BMF: Personengesellschaft als Organgesellschaft

 Mit Schreiben vom 26.05.2017 nimmt das BMF zur jüngsten Rechtsprechung des EuGH und der beiden Senate zur umsatzsteuerlichen Organschaft Stellung. Die Verwaltung folgt der Argumentation des 5. Senats und lässt finanziell eingegliederte Personengesellschaften unter bestimmten Voraussetzungen zur Organschaft zu.

Hintergrund

 Der EuGH hatte entschieden, dass das deutsche Recht insoweit nicht im Einklang mit Art. 11 MwStSystRL steht, als es Personengesellschaften aufgrund ihrer Rechtsform von der umsatzsteuerlichen Organschaft ausschließt. Der XI. Senat des BFH folgt dem EuGH mit dem Argument, dass eine Personengesellschaft in der Rechtsform einer GmbH & Co KG vom Begriff „juristische Person“ in § 2 Abs. 2 Nr. 2 UStG umfasst sei. Auch der V. Senat des BFH folgt dem EuGH im Ergebnis für den Fall, dass eine Personengesellschaft wie eine Kapitalgesellschaft in das Unternehmen des Organträgers eingegliedert ist.

Verwaltungsanweise

 Die Verwaltung folgt im Wesentlichen den bereits im Entwurf vorgelegten Änderungen und orientiert sich bei der Frage, ob auch eine Personengesellschaft eine Organgesellschaft sein kann an den Aussagen des V. Senats (zu den teilweise unterschiedlichen Ansichten des V. und XI. Senats siehe Deloitte Tax-News sowie Deloitte Tax-News vom 01.02.2016 und vom 28.07.2015).
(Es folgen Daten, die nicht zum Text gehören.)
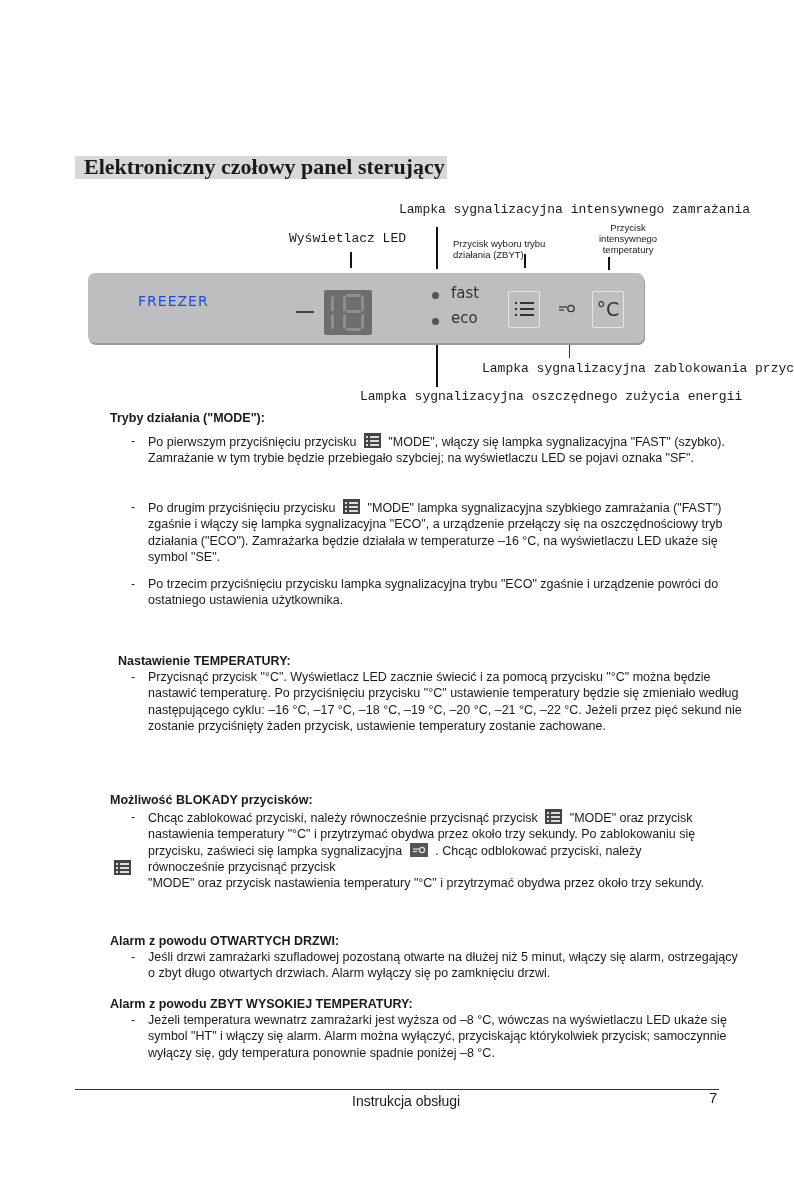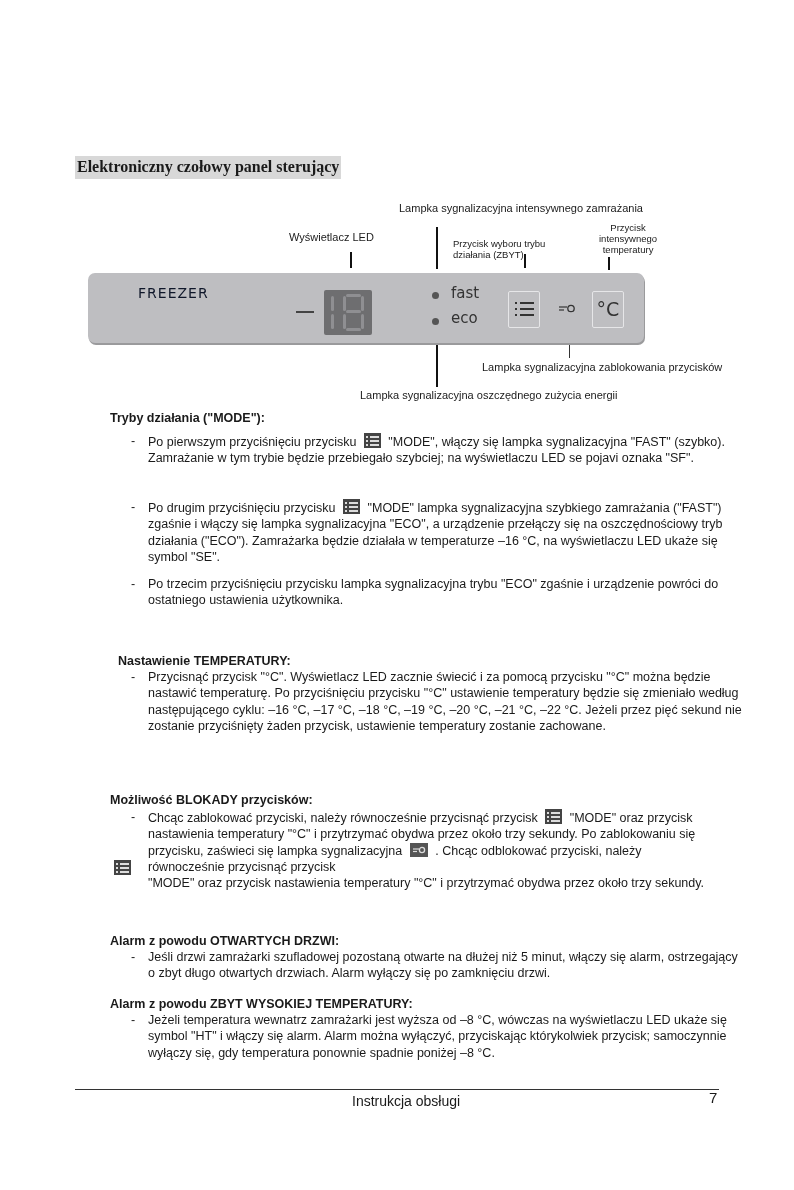--- a/index.html
+++ b/index.html
@@ -5,7 +5,7 @@
   html, body { margin:0; padding:0; background:#fff; }
   body { width:794px; height:1190px; position:relative; overflow:hidden; font-family:"Liberation Sans", sans-serif; color:#1a1a1a; }
   .abs { position:absolute; }
-  .title { left:75px; top:156px; font-family:"Liberation Serif", serif; font-weight:bold; font-size:16px; background:#d8d8d8; padding:1px 2px 2px 2px; line-height:20px; }
+  .title { left:75px; top:156px; font-family:"Liberation Serif", serif; font-weight:bold; font-size:22px; background:#d8d8d8; padding:1px 2px 2px 9px; line-height:20px; }
   .lbl { font-size:11px; color:#1a1a1a; white-space:nowrap; }
   .lbl-sm { font-size:9.5px; line-height:11px; color:#1a1a1a; }
   .vline { background:#111; width:2px; }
Danach kann jede Art von Personengesellschaft eine unselbständige Organgesellschaft sein, wenn die finanzielle Eingliederung wie bei einer juristischen Person zu bejahen ist. Das setzt voraus, dass die Gesellschafter der Personengesellschaft neben dem Organträger nur Personen sind, die in das Unternehmen des Organträgers finanziell eingegliedert sind, so dass die erforderliche Durchgriffsmöglichkeit selbst bei der stets möglichen Anwendung des Einstimmigkeitsprinzips gewährleistet ist. Abweichend von der Ansicht des XI. Senats, nach der es für die Eingliederung der Personengesellschaft in der Rechtsform einer GmbH & Co KG in das Unternehmen des Organträgers unerheblich ist, ob neben dem Organträger noch ein fremder Minderheitengesellschafter beteiligt ist, reicht das nach Auffassung des V. Senats und der Ansicht der Finanzverwaltung gerade nicht aus – vielmehr muss der Organträger sämtliche Gesellschaftsanteile der Personengesellschaft (un-)mittelbar halten.

Im Hinblick auf die organisatorische Eingliederung folgt die Finanzverwaltung der Ansicht, nach der die organisatorische Eingliederung auch dann vorliegt, wenn keine Personenidentität in den Leitungsgremien der Gesellschaften besteht (siehe Deloitte Tax-News). Ausschlaggebend sei, dass der Organträger seinen Willen in der Organgesellschaft durchsetzen kann – allein der Ausschluss einer vom Organträger abweichenden Willensbildung in der Organgesellschaft ist somit nicht ausreichend. Zudem wird klargestellt, dass auch ein Anstellungsvertrag den Organträger gegenüber Dritten in die Lage versetzen kann, seine Entscheidungsbefugnis nachweisen zu können.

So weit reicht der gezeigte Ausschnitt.